Building a secondary index of 1.5 million words for search and auto-complete using Redis cache

Building a secondary index of 1.5 million words for search and auto-complete using Redis cache

Recently I was playing around with building a secondary index for some documents to make them easily searchable using a search interface with auto-complete suggestions. I was interested to explore Redis for this task because it stores data completely in-memory. Though it is a simple Key-Value store with O(1) GET and SET operations, it provides many additional data-structures like Sorted Set, Hash Set, FIFO Queue etc. Moreover, it provides a simple protocol for communication over raw TCP (and UNIX) sockets - all these factors makes Redis a suitable candidate for building secondary indexes that reside completely in memory and can be used for retrieving results really quickly (with microsecond latencies). In this post, I will explain how we can exploit Redis to store large indexes for search and auto-complete and how we can further optimize it to scale the solution.
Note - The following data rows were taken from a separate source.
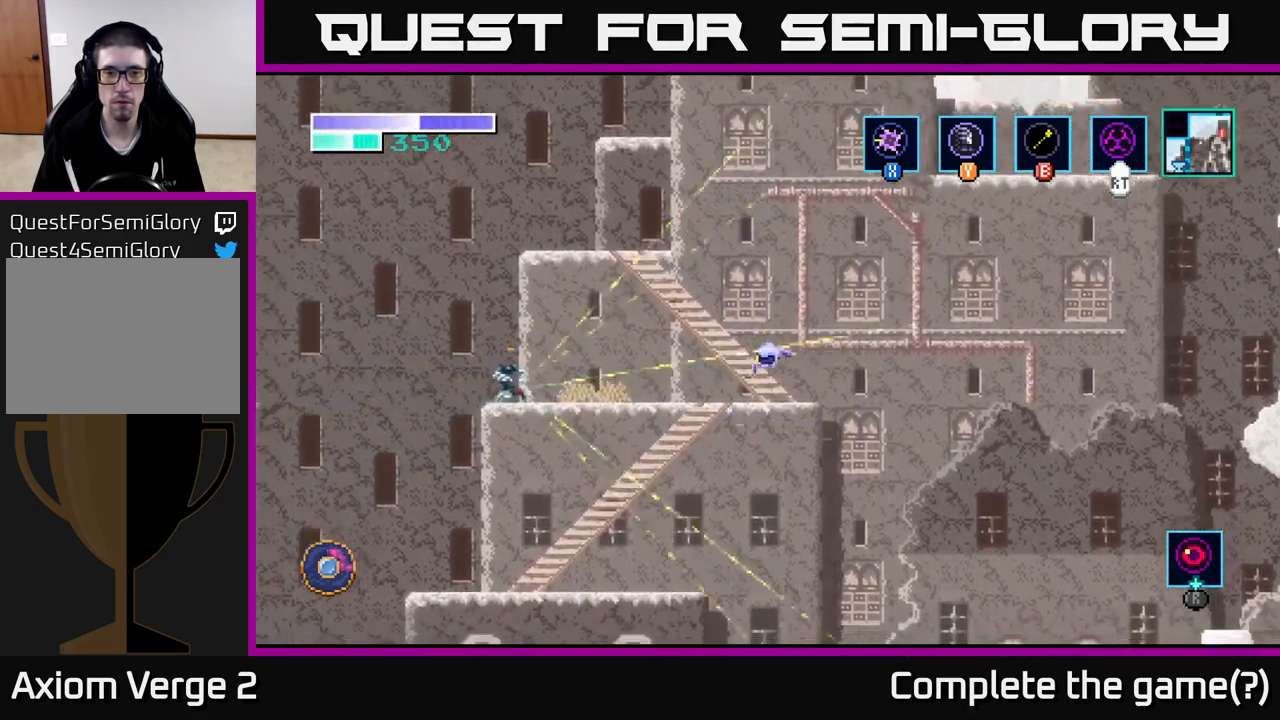
{"buttons": ["A"], "left_stick": "left", "right_stick": "center", "events": [[83, "A", "down"]]}
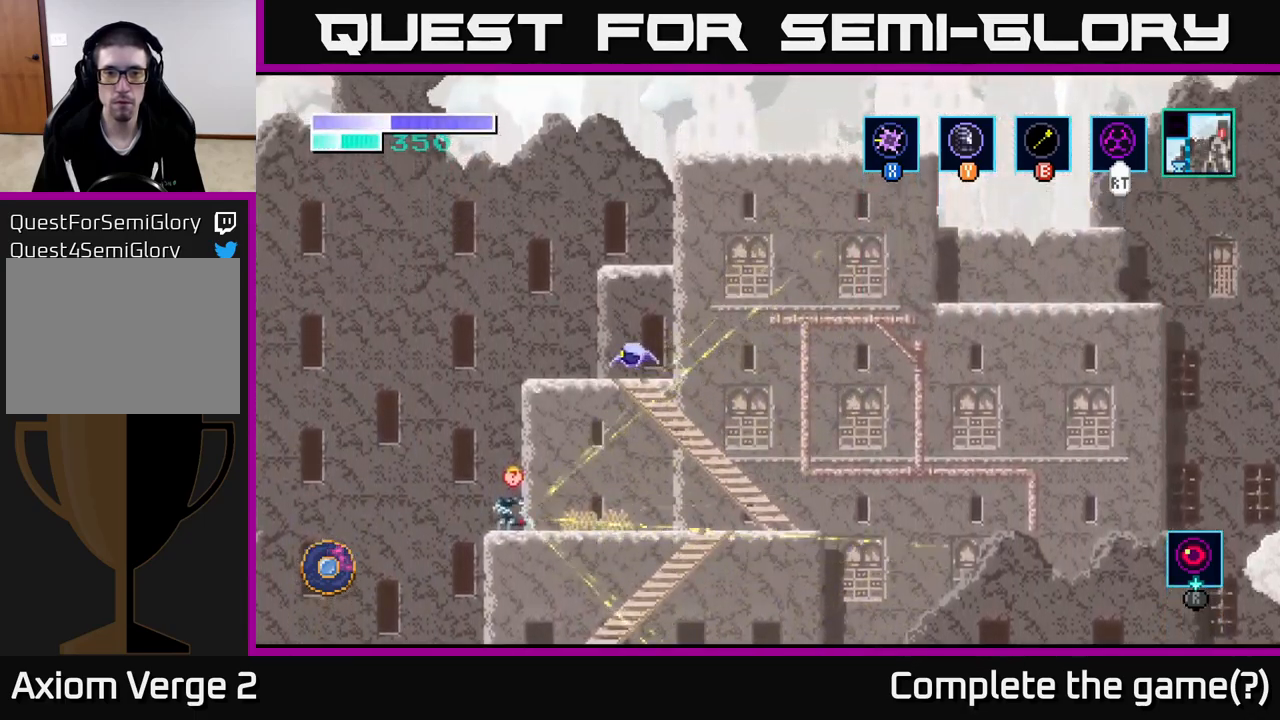
{"buttons": ["A"], "left_stick": "right", "right_stick": "center", "events": [[100, "A", "up"], [133, "left_stick", "right"], [267, "A", "down"]]}
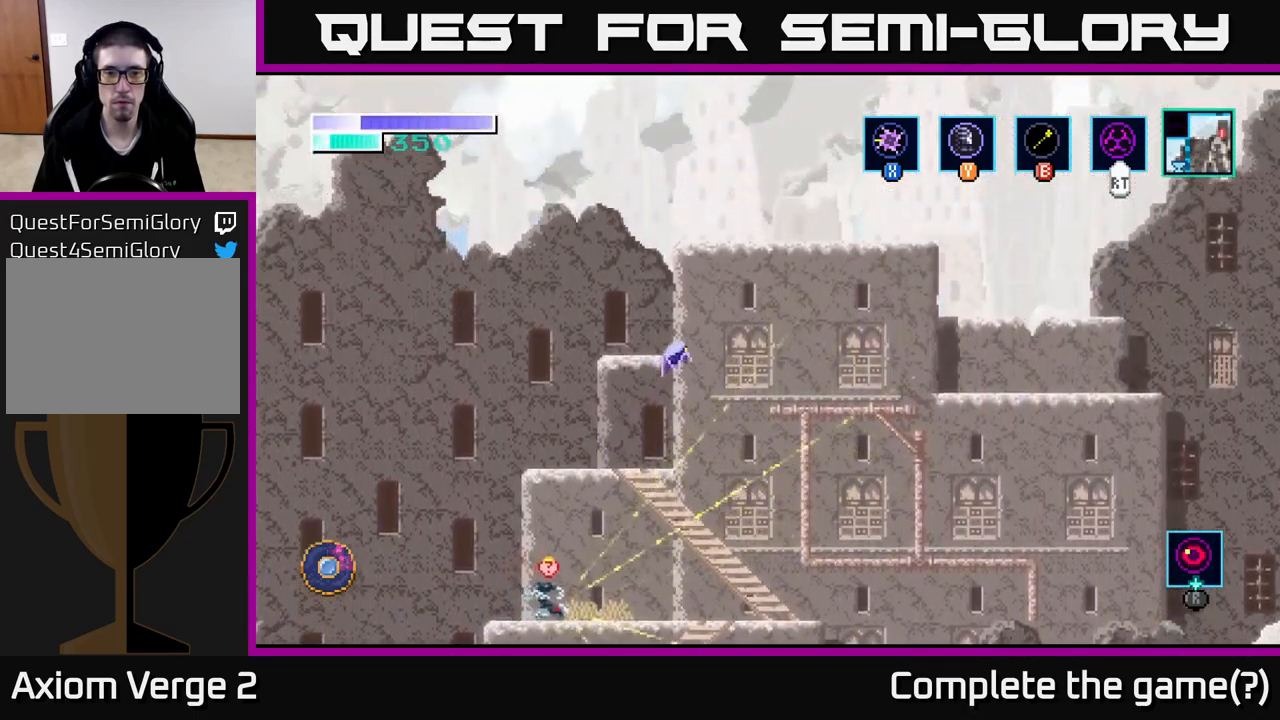
{"buttons": ["A"], "left_stick": "right", "right_stick": "center", "events": [[117, "A", "up"], [167, "A", "down"]]}
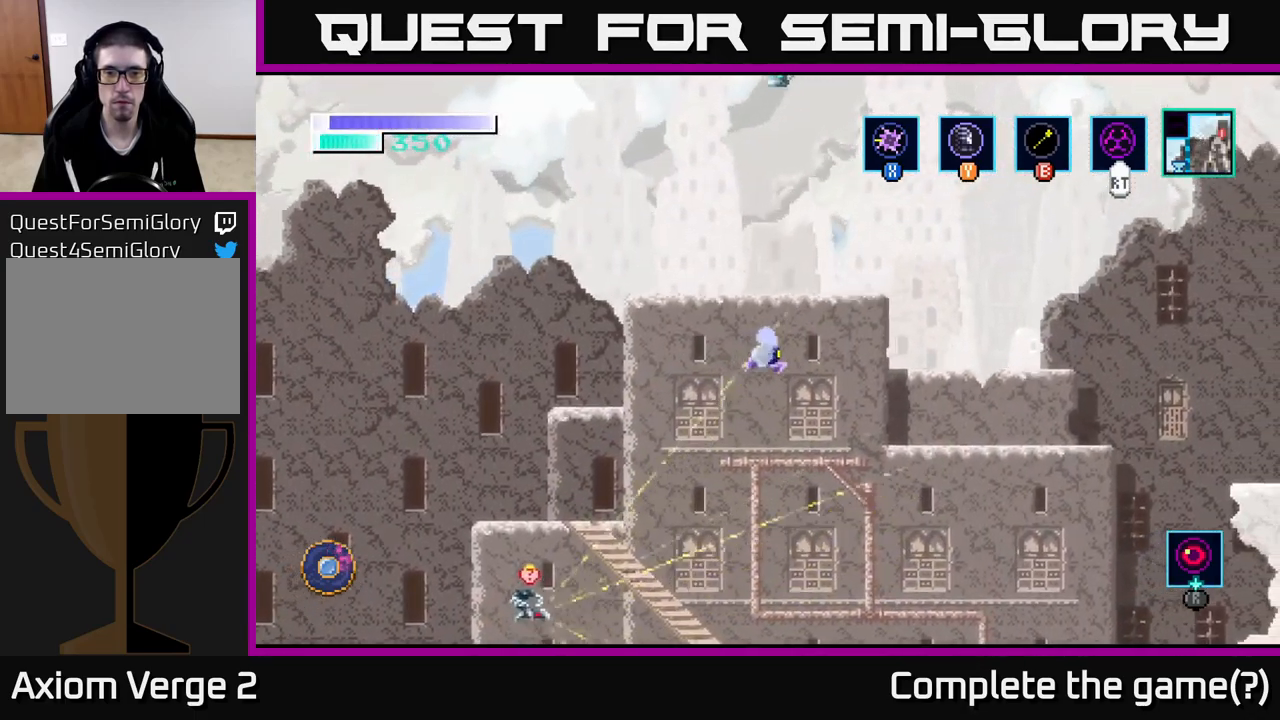
{"buttons": [], "left_stick": "right", "right_stick": "center", "events": [[367, "A", "up"]]}
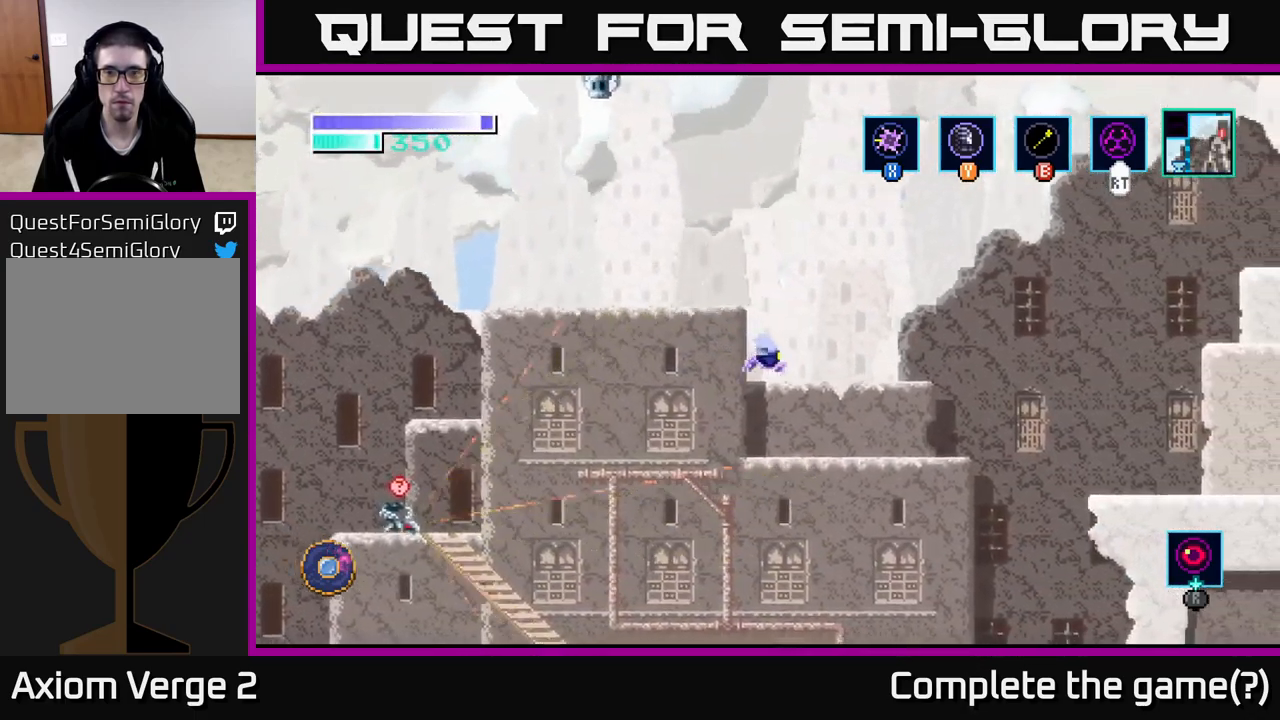
{"buttons": [], "left_stick": "right", "right_stick": "center", "events": []}
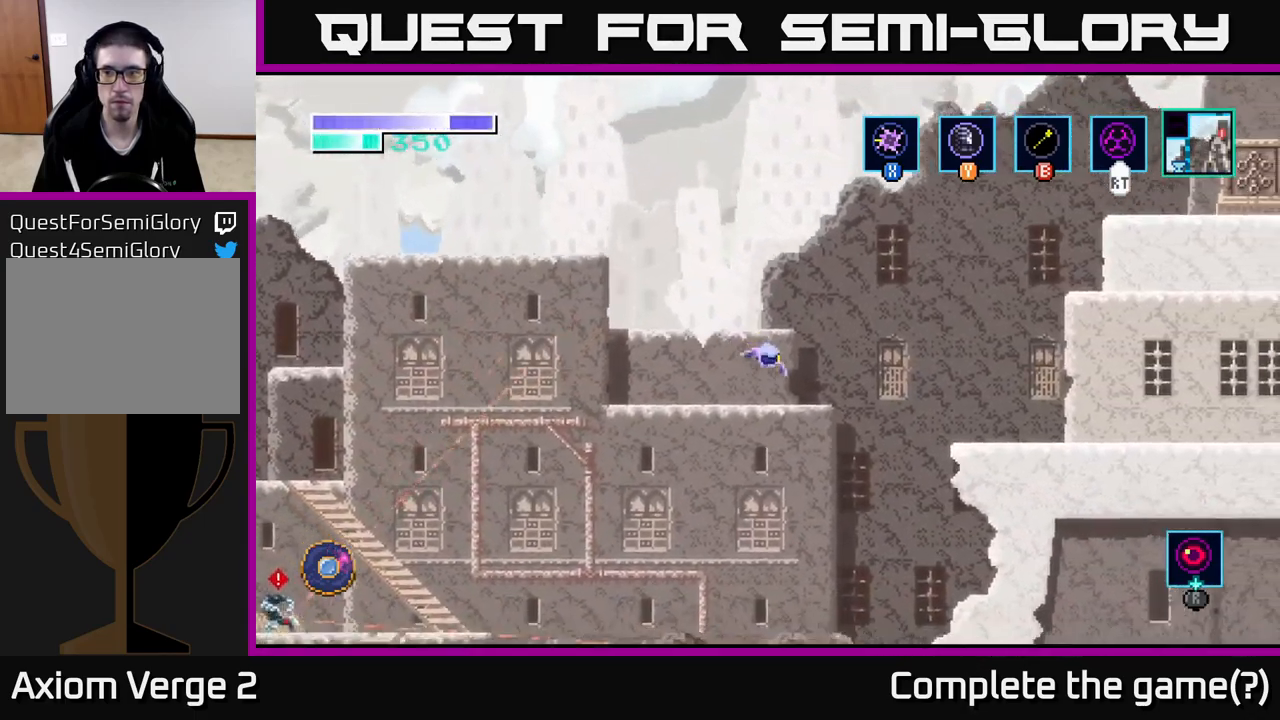
{"buttons": ["A"], "left_stick": "right", "right_stick": "center", "events": [[217, "A", "down"]]}
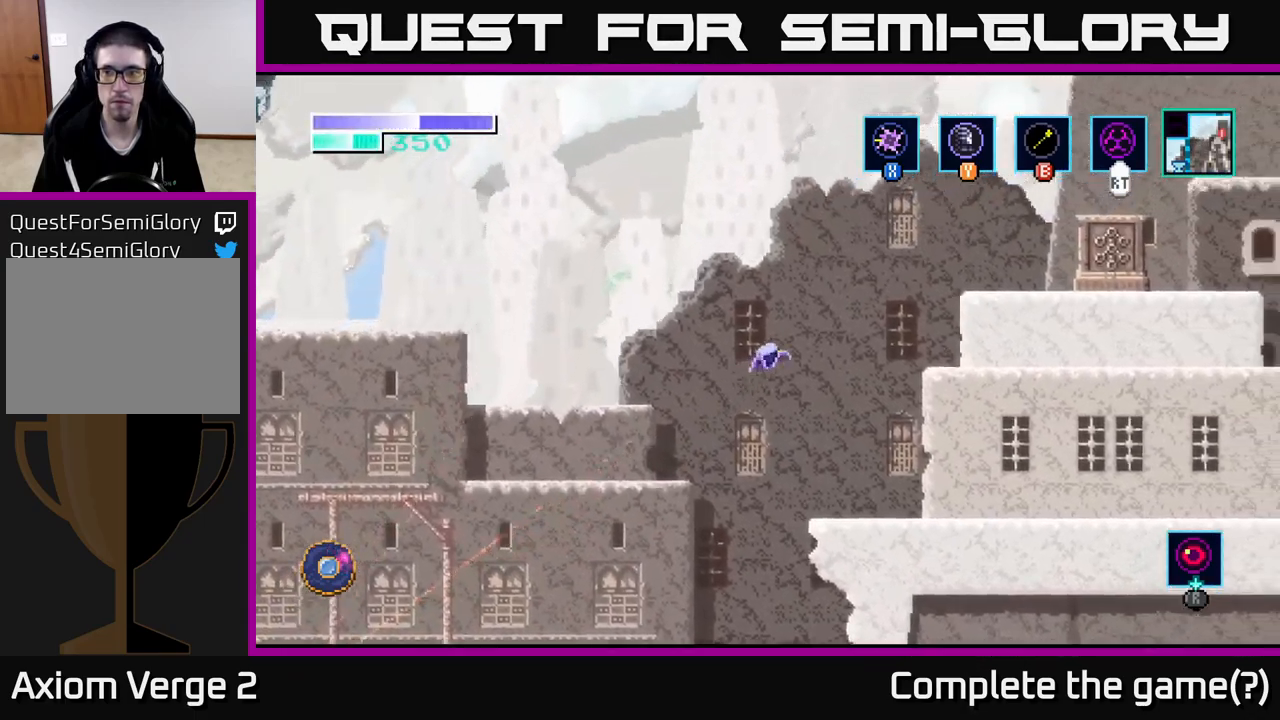
{"buttons": ["A"], "left_stick": "right", "right_stick": "center", "events": [[67, "A", "up"], [133, "A", "down"]]}
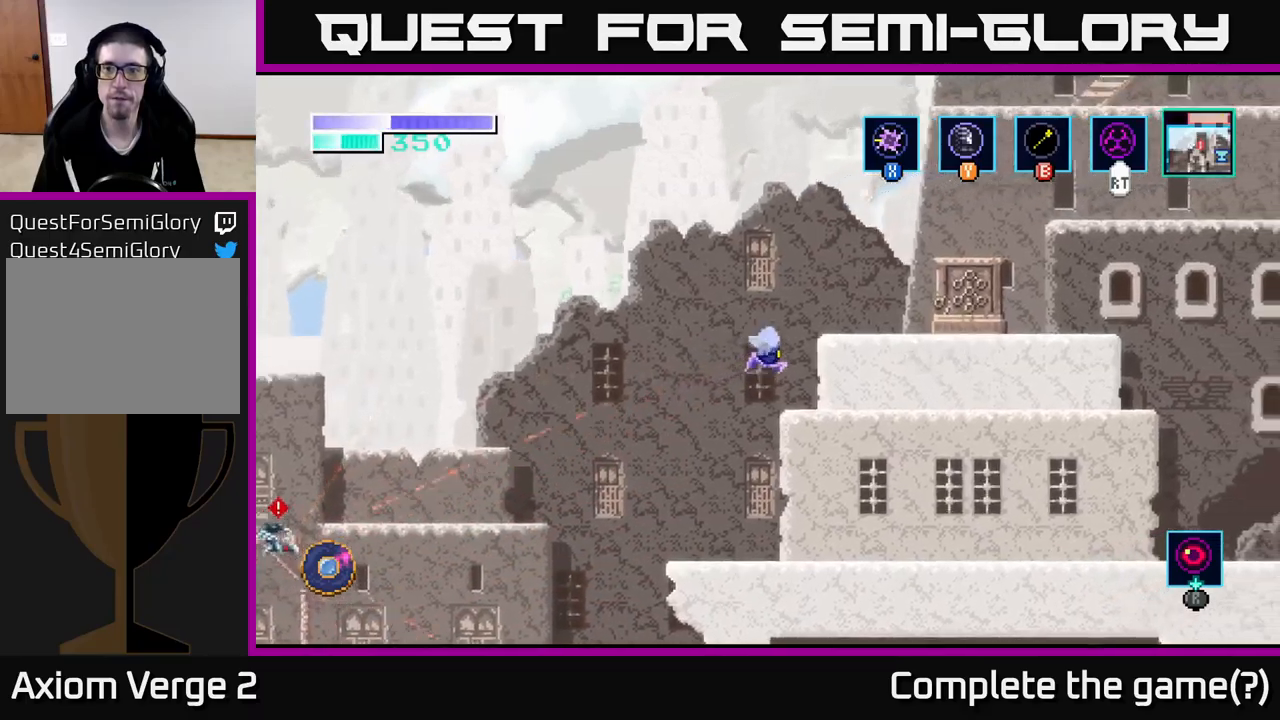
{"buttons": ["A"], "left_stick": "right", "right_stick": "center", "events": [[100, "A", "up"], [450, "A", "down"]]}
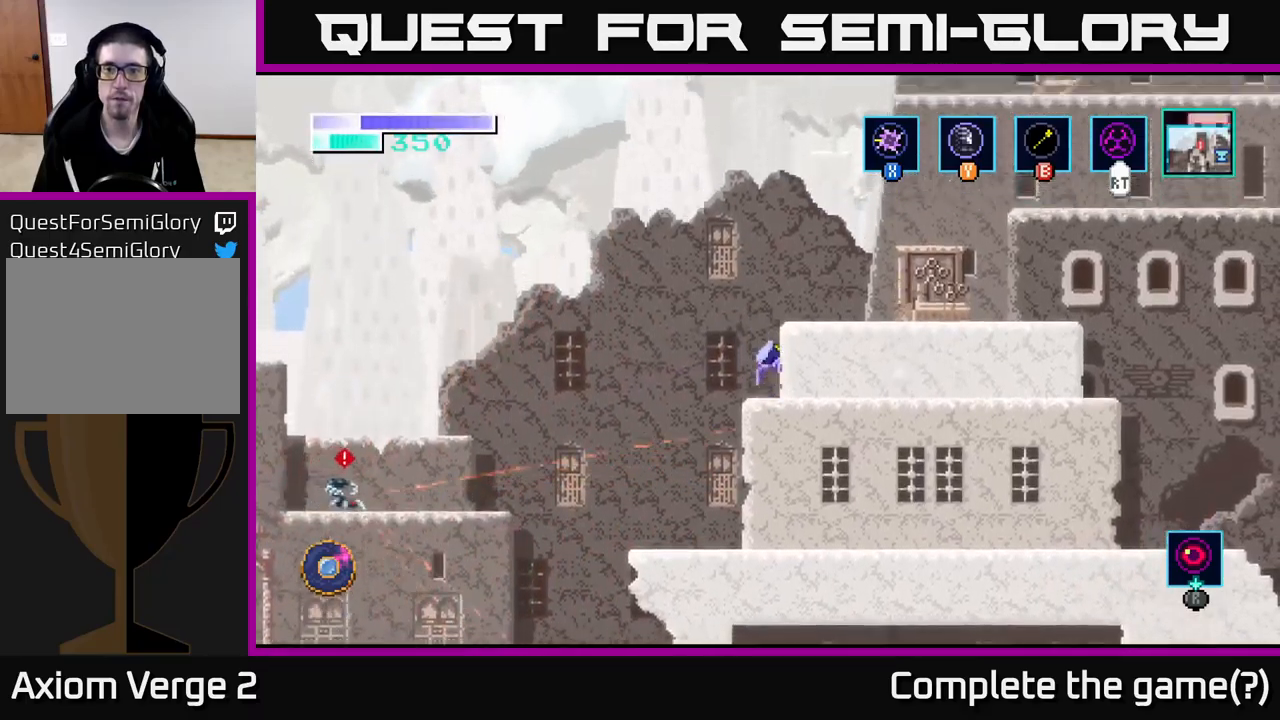
{"buttons": [], "left_stick": "center", "right_stick": "center", "events": [[350, "A", "up"], [484, "left_stick", "center"]]}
The problem here is simple, given a list of N words, how will you search for a given word in that list quickly? Extending this problem further, how will you get a list of M words that start with the given prefix? (example: If I have words - [banana, bayer, bay] then the prefix bay should return [bay, bayer], similarly the prefix ba should return [banana, bayer, bay]) - In Computer Science, this is called "Prefix Search", because in a large search space of N strings, you are finding a set of M strings that start with the given prefix (M <= N), the naive way to solve this problem is to iterate over all the strings one at a time and checking if it has the given substring as it's prefix, for that we can use strcmp() or memcmp() - this solution is trivial, it works the best if we have a smaller search space, but this solution doesn't scale well if we have larger search space (like millions of words) because this is a O(N) solution, as N increases the time taken to search also increases linearly, to scale the solution well, we need a data-structure that takes less than O(N) time. The most efficient way to tell if a string is present in the given set is to use hash-table, we hash the string, if that hash is present in the table, then it exists - this is an ideal way of search where the time-complexity is almost O(1) in most of the cases, this solution scales well, but it fails to solve our problem, our problem here is to obtain a subset of strings that start with the same prefix in a given large set of strings.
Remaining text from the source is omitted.